Any thoughts where this custom of announcing the maximum came from, and why it persists? It seems to me it is the worst of all possible worlds: U.S. Attorneys are simultaneously exposed to attacks for accepting pleas that are but a fraction of the “maximum” and attacks for piling on decades of prison time for non-violent offenders, while the public remains wholly ignorant of their own laws. I think it also anchors people to accept much higher sentencing: if a member of the public thought that some minor drug dealing was going to be 40 years and it’s actually 8 years, well, gosh, that’s not so bad in comparison.
This pleases you? That’s nice. When you ask reasonable questions rather than pontificate about things you know nothing about, I’m happy to discuss things with you. See how it’s a two way street?
Yes, there are defendants who are unduly pessimistic, but that tends to go toward losing at trial. I cannot think of a single instance in which a defendant, having been informed of how federal sentencing works, thinks he might be sentenced to the statutory max (even once, no less on all counts, which is essentially an impossibility). It’s a non-starter. It doesn’t happen. The only instance is the extreme outlier case, a Madoff for example, and those are, by definition, extremely rare.

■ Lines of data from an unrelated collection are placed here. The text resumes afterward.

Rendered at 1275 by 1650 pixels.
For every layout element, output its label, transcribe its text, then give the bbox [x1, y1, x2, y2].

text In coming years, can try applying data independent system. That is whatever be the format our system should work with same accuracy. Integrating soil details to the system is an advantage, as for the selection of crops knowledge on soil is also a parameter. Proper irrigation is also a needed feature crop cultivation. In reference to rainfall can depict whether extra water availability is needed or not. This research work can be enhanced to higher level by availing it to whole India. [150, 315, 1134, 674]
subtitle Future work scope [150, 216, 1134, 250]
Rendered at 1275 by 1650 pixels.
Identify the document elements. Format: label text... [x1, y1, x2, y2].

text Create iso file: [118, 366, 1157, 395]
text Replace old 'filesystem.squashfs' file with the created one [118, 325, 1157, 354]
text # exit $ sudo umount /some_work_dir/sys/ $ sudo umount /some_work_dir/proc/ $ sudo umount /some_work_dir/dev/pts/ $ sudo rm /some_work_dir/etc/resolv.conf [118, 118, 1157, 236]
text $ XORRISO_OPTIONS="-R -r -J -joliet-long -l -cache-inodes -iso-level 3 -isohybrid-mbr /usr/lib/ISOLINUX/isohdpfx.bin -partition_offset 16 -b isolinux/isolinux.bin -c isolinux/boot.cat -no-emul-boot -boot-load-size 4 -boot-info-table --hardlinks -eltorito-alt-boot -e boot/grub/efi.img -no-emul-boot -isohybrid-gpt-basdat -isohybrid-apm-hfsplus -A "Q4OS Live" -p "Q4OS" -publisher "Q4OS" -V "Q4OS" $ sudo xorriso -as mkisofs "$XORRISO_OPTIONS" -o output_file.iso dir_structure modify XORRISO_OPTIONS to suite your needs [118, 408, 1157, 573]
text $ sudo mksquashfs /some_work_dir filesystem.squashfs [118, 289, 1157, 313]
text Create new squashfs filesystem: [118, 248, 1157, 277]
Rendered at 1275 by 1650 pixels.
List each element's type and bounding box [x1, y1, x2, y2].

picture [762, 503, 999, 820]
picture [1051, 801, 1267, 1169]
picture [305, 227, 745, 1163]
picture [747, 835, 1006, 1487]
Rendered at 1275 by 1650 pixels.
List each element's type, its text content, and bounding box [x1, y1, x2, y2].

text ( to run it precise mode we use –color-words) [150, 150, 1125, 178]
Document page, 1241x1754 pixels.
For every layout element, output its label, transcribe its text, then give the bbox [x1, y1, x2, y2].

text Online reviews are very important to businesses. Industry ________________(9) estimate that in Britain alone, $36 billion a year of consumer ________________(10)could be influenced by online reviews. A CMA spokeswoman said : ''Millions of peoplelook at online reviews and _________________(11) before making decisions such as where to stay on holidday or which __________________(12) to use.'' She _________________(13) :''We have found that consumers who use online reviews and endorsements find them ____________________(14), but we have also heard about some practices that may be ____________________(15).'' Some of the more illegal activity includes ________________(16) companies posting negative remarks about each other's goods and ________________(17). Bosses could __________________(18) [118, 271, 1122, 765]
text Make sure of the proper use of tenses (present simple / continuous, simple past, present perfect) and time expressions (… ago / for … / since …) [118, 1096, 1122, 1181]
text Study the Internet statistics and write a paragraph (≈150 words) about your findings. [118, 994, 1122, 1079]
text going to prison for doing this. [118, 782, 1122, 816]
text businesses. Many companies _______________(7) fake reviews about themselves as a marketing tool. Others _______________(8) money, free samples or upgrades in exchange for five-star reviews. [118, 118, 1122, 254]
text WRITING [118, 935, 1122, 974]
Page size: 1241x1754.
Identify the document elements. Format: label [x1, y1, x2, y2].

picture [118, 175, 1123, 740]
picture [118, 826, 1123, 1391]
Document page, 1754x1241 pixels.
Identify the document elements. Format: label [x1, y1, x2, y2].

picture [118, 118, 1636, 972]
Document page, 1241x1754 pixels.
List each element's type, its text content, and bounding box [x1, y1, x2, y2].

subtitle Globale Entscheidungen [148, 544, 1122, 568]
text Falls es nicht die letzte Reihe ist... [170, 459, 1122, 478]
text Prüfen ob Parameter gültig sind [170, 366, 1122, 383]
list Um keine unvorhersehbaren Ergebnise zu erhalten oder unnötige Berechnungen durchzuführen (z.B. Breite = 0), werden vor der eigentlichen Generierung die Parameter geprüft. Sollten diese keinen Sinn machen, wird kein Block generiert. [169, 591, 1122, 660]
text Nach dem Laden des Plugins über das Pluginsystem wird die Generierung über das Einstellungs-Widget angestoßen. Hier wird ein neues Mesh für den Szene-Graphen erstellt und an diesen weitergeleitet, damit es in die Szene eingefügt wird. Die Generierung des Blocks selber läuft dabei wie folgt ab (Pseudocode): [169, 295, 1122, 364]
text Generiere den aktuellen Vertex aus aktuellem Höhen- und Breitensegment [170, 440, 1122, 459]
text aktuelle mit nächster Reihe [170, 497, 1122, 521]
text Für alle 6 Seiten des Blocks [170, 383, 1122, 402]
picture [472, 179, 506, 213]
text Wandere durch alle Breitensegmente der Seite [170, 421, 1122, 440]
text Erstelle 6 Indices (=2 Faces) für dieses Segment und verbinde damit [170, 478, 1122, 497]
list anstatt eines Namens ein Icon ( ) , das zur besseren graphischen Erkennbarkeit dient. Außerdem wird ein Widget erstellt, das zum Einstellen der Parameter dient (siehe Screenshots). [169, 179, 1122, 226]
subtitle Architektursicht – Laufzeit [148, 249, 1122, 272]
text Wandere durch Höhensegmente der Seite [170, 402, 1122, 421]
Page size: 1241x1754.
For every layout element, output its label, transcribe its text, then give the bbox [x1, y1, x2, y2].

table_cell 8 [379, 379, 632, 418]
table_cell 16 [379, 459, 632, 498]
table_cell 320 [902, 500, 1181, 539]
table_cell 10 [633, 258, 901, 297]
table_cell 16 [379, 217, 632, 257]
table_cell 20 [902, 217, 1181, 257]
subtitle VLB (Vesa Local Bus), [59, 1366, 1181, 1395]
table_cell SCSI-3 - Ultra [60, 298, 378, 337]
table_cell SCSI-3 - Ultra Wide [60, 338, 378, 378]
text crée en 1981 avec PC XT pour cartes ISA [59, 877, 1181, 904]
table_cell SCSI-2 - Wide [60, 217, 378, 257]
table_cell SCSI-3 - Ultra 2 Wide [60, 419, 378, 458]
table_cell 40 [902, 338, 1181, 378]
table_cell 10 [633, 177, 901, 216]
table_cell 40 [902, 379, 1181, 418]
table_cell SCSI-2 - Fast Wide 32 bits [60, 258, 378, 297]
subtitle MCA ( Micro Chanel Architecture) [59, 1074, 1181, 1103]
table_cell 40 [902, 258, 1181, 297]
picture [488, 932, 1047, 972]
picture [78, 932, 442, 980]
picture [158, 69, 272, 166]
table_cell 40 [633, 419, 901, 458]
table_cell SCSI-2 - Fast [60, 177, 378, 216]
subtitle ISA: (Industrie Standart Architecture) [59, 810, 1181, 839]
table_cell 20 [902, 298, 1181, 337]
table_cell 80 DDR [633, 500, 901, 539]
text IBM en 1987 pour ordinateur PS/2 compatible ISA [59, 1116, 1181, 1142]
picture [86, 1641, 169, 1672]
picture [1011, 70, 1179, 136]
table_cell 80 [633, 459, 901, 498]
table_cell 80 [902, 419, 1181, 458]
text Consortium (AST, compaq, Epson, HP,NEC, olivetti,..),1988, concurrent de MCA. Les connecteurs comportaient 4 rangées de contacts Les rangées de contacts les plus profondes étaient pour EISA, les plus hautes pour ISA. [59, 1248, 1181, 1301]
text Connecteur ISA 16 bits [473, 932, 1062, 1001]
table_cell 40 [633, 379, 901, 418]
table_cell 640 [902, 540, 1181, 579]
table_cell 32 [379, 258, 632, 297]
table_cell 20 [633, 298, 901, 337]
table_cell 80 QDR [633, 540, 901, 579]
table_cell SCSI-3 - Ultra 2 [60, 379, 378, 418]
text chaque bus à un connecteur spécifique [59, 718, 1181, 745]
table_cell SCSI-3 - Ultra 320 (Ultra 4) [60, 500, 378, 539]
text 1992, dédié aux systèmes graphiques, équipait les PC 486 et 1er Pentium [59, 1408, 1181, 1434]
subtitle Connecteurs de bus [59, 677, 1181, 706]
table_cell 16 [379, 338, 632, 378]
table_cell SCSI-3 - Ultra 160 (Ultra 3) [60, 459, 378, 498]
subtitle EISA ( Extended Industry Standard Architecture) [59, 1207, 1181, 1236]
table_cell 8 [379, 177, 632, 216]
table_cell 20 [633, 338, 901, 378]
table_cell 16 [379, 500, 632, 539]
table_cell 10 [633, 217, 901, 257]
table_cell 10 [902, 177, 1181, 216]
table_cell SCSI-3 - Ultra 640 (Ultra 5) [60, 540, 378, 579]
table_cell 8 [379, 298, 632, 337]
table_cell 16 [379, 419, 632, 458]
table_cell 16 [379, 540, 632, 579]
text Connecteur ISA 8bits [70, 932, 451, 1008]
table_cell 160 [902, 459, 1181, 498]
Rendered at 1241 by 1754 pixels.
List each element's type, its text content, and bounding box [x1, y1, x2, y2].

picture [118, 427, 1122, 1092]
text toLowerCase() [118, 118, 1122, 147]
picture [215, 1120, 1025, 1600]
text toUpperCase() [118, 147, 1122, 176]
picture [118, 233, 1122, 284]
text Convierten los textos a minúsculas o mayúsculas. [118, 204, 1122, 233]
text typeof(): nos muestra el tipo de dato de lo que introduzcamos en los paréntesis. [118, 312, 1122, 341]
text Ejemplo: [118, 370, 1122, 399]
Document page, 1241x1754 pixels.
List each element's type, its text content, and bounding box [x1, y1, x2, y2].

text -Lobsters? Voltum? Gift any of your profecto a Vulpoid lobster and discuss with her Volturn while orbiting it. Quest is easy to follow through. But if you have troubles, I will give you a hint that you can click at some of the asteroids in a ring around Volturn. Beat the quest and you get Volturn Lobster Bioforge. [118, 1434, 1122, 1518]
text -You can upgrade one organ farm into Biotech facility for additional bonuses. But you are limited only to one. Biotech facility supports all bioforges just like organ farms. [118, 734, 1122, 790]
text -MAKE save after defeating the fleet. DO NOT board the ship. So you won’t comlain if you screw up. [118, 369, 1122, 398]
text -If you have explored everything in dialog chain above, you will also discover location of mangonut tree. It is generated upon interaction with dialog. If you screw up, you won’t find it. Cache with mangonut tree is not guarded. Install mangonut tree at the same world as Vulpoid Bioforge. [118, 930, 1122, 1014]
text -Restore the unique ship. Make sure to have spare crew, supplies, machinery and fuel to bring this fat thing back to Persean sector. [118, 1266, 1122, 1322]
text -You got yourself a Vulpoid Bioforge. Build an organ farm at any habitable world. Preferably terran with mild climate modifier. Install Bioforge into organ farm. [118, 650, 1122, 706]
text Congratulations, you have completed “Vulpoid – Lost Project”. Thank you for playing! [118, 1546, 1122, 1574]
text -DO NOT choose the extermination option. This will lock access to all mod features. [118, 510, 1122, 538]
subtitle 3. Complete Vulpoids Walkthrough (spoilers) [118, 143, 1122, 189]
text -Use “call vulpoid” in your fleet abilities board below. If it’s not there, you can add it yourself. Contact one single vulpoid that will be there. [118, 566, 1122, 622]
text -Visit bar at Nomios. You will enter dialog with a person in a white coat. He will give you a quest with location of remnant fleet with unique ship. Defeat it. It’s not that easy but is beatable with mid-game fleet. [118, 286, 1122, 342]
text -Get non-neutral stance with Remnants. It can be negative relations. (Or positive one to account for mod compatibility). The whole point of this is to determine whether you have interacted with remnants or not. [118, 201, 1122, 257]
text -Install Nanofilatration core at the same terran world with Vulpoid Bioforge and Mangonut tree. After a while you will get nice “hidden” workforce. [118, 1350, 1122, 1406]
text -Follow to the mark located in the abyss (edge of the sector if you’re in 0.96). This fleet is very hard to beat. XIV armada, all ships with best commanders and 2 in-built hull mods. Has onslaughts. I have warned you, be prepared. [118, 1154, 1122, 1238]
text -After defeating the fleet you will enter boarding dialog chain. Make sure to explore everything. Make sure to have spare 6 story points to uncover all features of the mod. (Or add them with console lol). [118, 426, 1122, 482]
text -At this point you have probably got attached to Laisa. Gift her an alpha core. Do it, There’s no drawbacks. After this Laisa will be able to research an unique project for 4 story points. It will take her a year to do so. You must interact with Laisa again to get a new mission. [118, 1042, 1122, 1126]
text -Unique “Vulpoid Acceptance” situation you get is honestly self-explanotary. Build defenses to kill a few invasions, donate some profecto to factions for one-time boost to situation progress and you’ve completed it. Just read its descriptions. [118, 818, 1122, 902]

Yes, some defendants are “bipolar” in the sense that they swing from unduly optimistic to unduly pessimistic, but that almost always related to winning/losing, not sentence. No competent, ethical criminal defense lawyer tell the defendant that he is guaranteed a win, no matter what the facts or law. Most defendants lack the necessary tolerance for ambiguity inherent in criminal law. This ambiguity is what gives rise to the stress that many defendant’s can’t take, not the max sentence.
As for why prosecutors announce statutory max’s, bear in mind that they don’t issue press releases in most cases, but only those which they think will get some play in the media. When they do, they use them to send messages, including deterrence messages (don’t do it or this will happen to you) and self-aggrandizing messages (look how we’re protecting your safety). At that point, there is little they can offer that has any factual basis, and so they resort to the easy and self-serving reporting of the statutory max.
And sometimes it backfires on them, such as when the public isn’t as thrilled with their prosecution as they are. Prosecutors are not immune from being tone deaf or myopic. They have their own peculiar perspective. Though for the past few decades, tough-on-crime messages have played well with the public, particularly given the government’s propensity to incite fear among the populace so it can then fix it with increasingly severe and intrusive measures.